YOUR GOAL — The number of lines below holding the string "both" is the only answer wanted.

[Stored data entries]
******************************

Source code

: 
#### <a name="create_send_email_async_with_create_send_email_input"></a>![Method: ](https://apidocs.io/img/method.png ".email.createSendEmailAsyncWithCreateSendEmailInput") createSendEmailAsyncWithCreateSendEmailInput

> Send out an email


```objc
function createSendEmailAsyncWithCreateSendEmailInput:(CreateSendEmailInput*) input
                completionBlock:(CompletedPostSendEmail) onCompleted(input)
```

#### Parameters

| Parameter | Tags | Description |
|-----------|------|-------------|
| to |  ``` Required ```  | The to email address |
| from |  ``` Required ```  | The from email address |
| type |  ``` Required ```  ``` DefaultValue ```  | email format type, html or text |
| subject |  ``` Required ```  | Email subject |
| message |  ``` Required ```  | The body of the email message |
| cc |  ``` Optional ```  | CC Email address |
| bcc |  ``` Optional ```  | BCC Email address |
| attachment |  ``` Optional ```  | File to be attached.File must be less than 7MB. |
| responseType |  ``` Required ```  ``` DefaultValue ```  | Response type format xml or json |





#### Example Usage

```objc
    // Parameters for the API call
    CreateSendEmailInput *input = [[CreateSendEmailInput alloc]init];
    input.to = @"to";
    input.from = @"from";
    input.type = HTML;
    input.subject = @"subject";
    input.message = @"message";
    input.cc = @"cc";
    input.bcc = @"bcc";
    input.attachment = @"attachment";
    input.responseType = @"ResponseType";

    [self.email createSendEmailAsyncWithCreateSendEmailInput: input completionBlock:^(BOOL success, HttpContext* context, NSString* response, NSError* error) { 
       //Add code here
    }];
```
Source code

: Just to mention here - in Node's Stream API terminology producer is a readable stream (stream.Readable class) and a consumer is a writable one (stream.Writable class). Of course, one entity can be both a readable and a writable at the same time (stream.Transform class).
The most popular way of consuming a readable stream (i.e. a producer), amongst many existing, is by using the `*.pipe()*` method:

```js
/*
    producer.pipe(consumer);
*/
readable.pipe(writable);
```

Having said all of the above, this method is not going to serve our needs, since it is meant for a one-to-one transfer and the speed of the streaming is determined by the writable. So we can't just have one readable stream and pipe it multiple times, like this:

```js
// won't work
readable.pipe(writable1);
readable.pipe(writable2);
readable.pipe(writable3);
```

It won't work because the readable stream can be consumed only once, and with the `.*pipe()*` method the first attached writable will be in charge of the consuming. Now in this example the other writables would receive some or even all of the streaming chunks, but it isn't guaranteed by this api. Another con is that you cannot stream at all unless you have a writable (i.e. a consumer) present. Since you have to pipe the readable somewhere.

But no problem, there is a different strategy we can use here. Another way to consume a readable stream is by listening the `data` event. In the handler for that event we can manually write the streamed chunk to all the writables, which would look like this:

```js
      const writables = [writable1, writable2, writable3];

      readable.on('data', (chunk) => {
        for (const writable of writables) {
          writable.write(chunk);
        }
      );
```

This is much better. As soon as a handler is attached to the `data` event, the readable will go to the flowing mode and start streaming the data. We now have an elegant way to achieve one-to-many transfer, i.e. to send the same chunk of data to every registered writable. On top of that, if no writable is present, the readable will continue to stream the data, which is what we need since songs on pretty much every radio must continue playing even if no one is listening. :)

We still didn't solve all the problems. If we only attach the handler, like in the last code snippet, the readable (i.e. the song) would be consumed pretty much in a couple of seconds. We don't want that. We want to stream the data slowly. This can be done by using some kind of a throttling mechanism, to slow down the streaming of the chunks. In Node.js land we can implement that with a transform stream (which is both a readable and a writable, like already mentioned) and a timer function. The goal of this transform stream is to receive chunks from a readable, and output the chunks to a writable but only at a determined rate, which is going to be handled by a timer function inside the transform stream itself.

******************************

ANSWER AREA — 2